Le Cameroun consolide son approvisionnement en gaz domestique avec un appel d’offres majeur

Le marché du gaz domestique au Cameroun s’apprête à connaître une avancée significative. Un appel d’offres public, lancé le 1er septembre 2026, vise l’acquisition de 60 000 tonnes métriques de gaz de pétrole liquéfié (GPL). Ce document, signé par Okie Johnson Ndoh, le président de la Commission ad hoc chargée des importations des produits pétroliers (CIPP), divise le volume total en deux lots distincts de 35 000 et 25 000 tonnes. L’objectif déclaré de cette démarche est d’assurer la couverture des besoins de consommation pour l’année 2026.

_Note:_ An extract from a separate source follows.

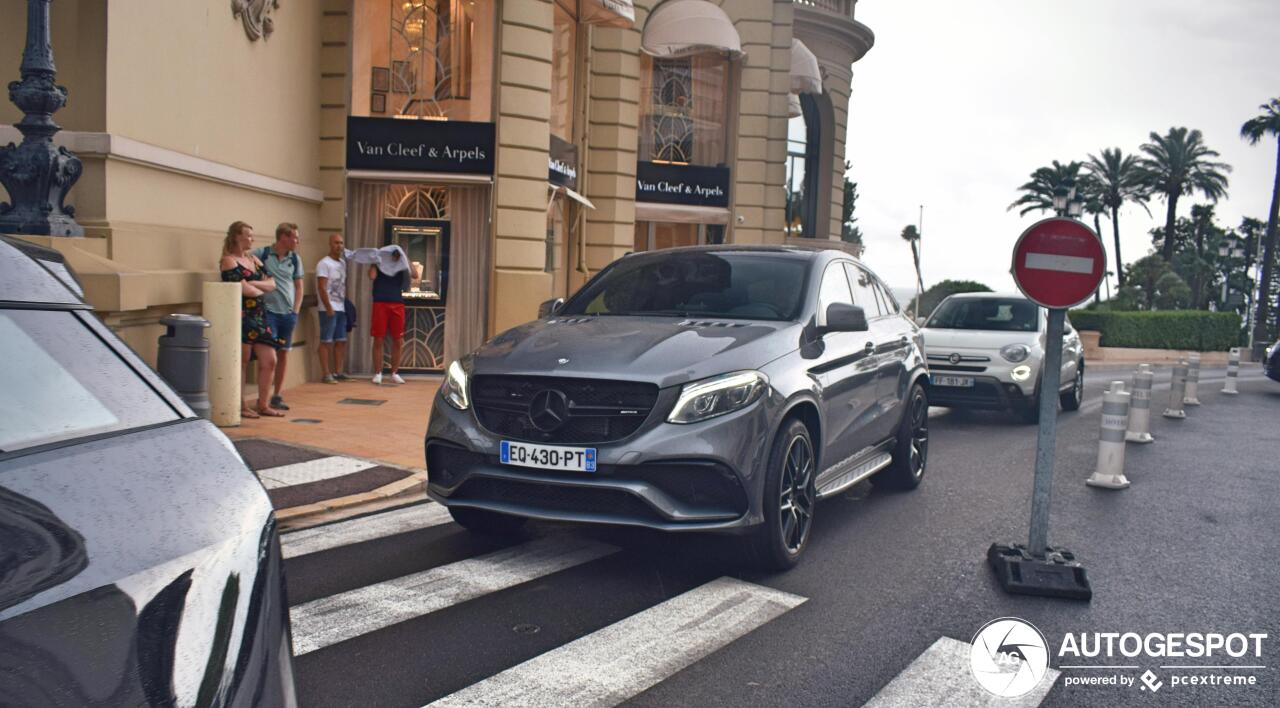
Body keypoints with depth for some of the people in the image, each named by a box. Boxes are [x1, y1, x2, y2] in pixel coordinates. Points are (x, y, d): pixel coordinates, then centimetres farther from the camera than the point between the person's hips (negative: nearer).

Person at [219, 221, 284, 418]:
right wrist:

Les entreprises intéressées peuvent retirer les dossiers de candidature directement au siège de la Caisse de stabilisation des prix des hydrocarbures (CSPH), situé au carrefour Warda à Yaoundé. L’ouverture des plis et l’adjudication des offres sont prévues pour le 8 septembre, à midi, dans les mêmes locaux. À ce stade, les informations concernant la valeur estimée du marché, la provenance des produits ou les modalités de transport n’ont pas encore été rendues publiques. Ces éléments seront précisés après l’évaluation technique des propositions soumises.

Un volume conséquent pour la demande nationale

Comparée aux récentes dynamiques commerciales, l’ampleur de cette opération est notable. Des statistiques douanières indiquent que le pays a importé 150 420 tonnes de butanes liquéfiés en 2025, contre 145 163 tonnes en 2024. Cette croissance de 3,6 % sur une année témoigne d’une demande en augmentation constante, stimulée par l’urbanisation et la substitution progressive du bois-énergie.

Malgré l’augmentation des volumes, la facture douanière a paradoxalement diminué, passant de 59,38 milliards à 56,159 milliards de FCFA, soit une baisse de 5,4 %. Cette réduction est principalement attribuable à une détente des cours moyens à l’importation. Dans ce contexte, les 60 000 tonnes recherchées représentent près de 39,9 % du volume total importé en 2025, ce qui équivaut à près de cinq mois de consommation au rythme mensuel moyen. En termes d’unités commerciales, ce tonnage correspond à environ 4,8 millions de bouteilles de 12,5 kg. Sur la base d’une valeur douanière moyenne de 373 348 FCFA la tonne l’an dernier, l’estimation théorique du marché pourrait atteindre environ 22,4 milliards de FCFA, bien que le prix final dépendra des spécifications retenues et des conditions de livraison négociées.

La production locale de Bipaga : un apport limité

Le Cameroun dispose pourtant d’une capacité de production nationale grâce au centre de traitement de gaz de Bipaga, mis en service en 2018 dans la région du Sud. La Société nationale des hydrocarbures (SNH) a rapporté une livraison de 34 699 tonnes en 2023, en hausse de 21 % par rapport aux 28 677 tonnes de 2022, marquant ainsi sa deuxième meilleure performance depuis son démarrage. Cependant, ces volumes restent structurellement insuffisants pour satisfaire la demande intérieure croissante.

En juillet 2026, la SNH a confirmé que l’unité de Bipaga devrait maintenir une production annuelle d’environ 30 000 tonnes de GPL, malgré l’arrêt de l’exploitation de l’unité flottante Hilli Episeyo. Ce niveau de production reste très éloigné des 150 420 tonnes importées en 2025. Cet écart souligne la vulnérabilité du marché camerounais face aux perturbations externes, qu’elles soient d’ordre logistique ou tarifaire, justifiant ainsi la nécessité pour la CSPH de lancer régulièrement des consultations pour sécuriser l’approvisionnement.

Un double objectif : sécurité énergétique et maîtrise des prix

L’appel d’offres du 1er septembre poursuit deux objectifs interdépendants. D’une part, il s’agit de prévenir tout risque de pénurie d’approvisionnement au cours du dernier trimestre 2026, période cruciale où le gaz butane représente le principal combustible domestique en milieu urbain. D’autre part, les autorités cherchent à maîtriser l’impact budgétaire lié à la subvention implicite du prix à la bouteille, un mécanisme de stabilisation géré par la CSPH qui pèse traditionnellement sur les finances publiques.

Concrètement, l’impact réel de ce marché – son coût définitif, le calendrier de livraison et son effet sur les stocks stratégiques – ne pourra être pleinement évalué qu’après l’adjudication prévue le 8 septembre. La nature des offres retenues donnera également une indication sur la stratégie de l’exécutif : privilégier les opérateurs déjà établis sur le marché camerounais ou ouvrir la voie à de nouveaux traders internationaux.